As Lewin explained how all the technologies eventually will be merged into one cohesive software system, Emanuel stopped him. "Do that again for me," the mayor said as the cameras rolled. "I'm slow."

Once Lewin finished his presentation, Emanuel headed upstairs to the district's roll call room, where he lauded the new technology, which he's paying for with money from unclaimed property tax rebates aimed at easing the pain from the record property tax increase he and aldermen approved.

"This allows our police officers to be all that much smarter and more effective in using technology and command ability to make sure people are in the right place at the right time to prevent a shooting in the first place," Emanuel said.

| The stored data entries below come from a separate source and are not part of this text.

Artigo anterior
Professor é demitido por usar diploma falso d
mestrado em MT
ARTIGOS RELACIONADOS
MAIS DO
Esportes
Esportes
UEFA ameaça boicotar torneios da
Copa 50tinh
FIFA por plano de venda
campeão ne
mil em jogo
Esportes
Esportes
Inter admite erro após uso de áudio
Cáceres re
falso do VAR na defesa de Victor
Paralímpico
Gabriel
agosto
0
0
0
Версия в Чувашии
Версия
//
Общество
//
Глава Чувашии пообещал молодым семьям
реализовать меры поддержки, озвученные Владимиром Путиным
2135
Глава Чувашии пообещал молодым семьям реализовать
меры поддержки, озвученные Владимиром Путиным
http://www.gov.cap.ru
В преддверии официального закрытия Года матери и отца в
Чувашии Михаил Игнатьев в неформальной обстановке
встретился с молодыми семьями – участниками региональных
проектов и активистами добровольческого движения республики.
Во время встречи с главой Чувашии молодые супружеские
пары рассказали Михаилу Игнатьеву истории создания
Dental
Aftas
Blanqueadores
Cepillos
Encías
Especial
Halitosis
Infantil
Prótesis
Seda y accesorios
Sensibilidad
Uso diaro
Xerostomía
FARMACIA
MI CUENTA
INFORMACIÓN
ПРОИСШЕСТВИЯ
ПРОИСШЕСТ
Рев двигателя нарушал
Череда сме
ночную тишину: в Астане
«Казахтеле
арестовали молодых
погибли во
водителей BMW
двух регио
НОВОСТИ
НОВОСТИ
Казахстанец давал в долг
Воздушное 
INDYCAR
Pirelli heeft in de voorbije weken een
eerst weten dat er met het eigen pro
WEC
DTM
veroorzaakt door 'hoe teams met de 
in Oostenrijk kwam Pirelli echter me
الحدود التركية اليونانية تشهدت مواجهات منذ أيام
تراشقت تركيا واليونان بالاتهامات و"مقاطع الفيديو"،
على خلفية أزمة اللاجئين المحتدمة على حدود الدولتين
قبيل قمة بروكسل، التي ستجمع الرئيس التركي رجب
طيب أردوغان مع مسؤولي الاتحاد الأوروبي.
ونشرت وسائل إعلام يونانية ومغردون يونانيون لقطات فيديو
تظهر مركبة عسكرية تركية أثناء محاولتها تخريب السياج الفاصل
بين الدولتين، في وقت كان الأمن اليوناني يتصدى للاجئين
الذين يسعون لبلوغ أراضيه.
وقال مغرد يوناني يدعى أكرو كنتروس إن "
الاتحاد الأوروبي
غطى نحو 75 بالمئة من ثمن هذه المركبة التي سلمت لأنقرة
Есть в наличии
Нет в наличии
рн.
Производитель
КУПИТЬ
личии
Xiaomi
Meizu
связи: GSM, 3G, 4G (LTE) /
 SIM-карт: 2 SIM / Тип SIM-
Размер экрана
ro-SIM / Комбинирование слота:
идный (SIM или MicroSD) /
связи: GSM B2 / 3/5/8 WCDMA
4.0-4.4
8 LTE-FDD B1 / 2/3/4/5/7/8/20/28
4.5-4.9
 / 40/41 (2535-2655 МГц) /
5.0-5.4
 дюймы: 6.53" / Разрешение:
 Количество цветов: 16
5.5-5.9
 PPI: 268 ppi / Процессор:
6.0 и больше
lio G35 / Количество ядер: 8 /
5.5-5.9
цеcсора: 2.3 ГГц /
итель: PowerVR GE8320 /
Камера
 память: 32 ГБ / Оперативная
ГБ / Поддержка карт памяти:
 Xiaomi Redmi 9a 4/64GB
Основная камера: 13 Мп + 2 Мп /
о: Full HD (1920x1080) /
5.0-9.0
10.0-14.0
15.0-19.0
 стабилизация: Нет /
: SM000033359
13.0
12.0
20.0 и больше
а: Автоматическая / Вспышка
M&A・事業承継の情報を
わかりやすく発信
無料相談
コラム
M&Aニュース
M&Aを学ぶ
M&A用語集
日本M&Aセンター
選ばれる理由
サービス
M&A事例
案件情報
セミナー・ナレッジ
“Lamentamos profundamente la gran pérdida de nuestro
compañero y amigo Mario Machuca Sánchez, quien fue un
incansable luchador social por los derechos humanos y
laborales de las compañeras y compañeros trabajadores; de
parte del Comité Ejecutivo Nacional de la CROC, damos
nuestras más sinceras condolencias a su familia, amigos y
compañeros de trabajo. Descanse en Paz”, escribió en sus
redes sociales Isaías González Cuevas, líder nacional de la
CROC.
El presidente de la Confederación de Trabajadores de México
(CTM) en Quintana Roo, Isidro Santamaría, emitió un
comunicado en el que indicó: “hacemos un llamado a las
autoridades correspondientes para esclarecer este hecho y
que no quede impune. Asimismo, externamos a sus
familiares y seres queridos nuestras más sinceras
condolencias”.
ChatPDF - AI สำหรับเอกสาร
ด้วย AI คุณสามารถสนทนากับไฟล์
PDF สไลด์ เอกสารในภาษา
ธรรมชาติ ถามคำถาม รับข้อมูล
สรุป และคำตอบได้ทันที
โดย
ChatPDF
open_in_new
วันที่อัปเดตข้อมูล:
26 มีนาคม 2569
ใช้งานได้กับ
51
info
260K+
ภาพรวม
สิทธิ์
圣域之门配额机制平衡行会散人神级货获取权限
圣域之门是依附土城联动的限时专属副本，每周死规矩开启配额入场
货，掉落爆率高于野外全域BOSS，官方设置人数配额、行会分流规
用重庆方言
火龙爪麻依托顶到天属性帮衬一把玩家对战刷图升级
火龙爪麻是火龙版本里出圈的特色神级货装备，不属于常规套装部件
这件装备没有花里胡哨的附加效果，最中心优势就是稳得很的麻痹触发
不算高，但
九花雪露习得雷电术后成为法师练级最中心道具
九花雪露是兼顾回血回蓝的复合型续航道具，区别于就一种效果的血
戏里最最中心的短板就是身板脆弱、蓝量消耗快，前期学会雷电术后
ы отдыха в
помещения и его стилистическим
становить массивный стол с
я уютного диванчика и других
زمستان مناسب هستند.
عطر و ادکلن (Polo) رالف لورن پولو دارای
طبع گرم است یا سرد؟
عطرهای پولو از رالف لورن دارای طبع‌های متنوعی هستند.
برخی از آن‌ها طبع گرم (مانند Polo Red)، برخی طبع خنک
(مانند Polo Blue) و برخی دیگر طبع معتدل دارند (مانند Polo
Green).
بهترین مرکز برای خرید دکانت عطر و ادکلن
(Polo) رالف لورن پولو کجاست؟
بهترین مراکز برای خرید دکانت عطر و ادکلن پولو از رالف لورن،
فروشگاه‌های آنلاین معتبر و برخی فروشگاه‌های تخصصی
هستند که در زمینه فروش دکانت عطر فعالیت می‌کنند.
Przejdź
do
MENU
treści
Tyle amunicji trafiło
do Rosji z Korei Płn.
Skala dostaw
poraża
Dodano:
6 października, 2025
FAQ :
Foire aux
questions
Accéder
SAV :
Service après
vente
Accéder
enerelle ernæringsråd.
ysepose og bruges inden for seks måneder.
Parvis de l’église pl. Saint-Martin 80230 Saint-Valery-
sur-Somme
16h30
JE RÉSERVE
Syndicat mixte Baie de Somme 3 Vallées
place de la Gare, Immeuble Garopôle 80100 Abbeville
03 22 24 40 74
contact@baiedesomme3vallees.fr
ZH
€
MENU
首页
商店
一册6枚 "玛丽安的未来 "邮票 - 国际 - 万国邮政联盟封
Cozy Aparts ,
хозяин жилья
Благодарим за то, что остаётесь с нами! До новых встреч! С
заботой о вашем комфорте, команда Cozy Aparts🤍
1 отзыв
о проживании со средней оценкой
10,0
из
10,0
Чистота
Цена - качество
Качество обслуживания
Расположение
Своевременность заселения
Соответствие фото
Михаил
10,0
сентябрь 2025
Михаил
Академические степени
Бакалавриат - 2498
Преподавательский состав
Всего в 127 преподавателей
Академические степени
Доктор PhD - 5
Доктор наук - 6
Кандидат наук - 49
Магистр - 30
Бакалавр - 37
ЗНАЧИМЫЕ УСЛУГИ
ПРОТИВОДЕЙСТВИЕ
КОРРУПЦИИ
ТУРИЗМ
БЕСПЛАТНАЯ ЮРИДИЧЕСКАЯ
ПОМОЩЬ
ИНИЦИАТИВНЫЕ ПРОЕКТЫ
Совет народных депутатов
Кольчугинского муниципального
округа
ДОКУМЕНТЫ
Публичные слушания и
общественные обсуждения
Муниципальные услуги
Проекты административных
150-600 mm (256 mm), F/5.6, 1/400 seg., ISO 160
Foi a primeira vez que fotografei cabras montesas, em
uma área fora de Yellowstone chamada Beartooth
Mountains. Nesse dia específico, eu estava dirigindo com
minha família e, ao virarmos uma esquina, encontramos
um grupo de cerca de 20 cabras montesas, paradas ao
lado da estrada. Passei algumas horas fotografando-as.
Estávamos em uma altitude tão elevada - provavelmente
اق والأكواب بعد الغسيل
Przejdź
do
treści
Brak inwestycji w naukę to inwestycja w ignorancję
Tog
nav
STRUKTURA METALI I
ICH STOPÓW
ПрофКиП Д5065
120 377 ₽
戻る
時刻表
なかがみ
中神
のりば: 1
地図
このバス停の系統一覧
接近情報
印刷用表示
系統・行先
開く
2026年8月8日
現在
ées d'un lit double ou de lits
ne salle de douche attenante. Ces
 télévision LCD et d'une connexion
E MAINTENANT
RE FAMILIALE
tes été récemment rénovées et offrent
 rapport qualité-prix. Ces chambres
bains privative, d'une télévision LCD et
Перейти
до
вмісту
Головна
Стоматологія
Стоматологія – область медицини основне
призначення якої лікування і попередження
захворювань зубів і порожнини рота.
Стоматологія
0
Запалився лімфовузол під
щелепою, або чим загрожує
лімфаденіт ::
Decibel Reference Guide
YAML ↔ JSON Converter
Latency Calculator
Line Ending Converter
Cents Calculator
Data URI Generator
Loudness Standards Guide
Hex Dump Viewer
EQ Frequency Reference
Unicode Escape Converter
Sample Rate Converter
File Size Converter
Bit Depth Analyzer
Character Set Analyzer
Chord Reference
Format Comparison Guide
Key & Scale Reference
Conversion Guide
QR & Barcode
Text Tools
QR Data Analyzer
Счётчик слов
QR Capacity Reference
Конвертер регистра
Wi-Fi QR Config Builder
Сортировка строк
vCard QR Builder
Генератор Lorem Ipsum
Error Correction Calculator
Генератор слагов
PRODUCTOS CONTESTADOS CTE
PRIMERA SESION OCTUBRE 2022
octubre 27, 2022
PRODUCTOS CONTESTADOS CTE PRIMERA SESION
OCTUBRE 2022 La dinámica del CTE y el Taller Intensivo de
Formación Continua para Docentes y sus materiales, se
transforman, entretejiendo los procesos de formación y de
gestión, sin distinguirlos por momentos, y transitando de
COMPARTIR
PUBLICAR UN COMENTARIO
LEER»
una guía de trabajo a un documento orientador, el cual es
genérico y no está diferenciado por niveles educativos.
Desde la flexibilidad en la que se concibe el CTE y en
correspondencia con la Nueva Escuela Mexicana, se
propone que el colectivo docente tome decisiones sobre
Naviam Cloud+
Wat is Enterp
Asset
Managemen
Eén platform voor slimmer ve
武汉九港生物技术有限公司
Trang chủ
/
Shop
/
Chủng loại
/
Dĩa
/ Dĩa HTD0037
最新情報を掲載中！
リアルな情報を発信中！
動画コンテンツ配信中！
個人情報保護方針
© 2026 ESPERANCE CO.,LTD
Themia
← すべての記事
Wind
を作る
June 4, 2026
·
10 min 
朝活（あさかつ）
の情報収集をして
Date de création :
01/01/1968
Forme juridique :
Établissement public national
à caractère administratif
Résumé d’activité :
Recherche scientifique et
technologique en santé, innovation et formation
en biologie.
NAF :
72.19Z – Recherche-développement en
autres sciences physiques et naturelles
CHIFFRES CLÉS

In a news release, Emanuel's office described the technology as part of the city's "smart-policing strategy," a term that had not been used in previous mayor's office announcements.

Less than 48 hours earlier, Trump had called Emanuel out on needing to run a smarter policing effort.

"It has been going on for years," Trump said of Chicago's rash of shootings and homicides. "So, all I'm saying is, to the mayor, who came up to my office recently, I say you have to smarten up and you have to toughen up, because you can't let that happen. That's a war zone. I want them to straighten out the problem. It's a big problem."

At the news conference, Emanuel was asked if there "was any coincidence" that his Friday announcement came after Trump's recent criticism.

"You don't put something like this together overnight," Emanuel replied. "It's about what's right for the future, not about any current event."

Chicago Tribune's Rosemary Regina Sobol contributed.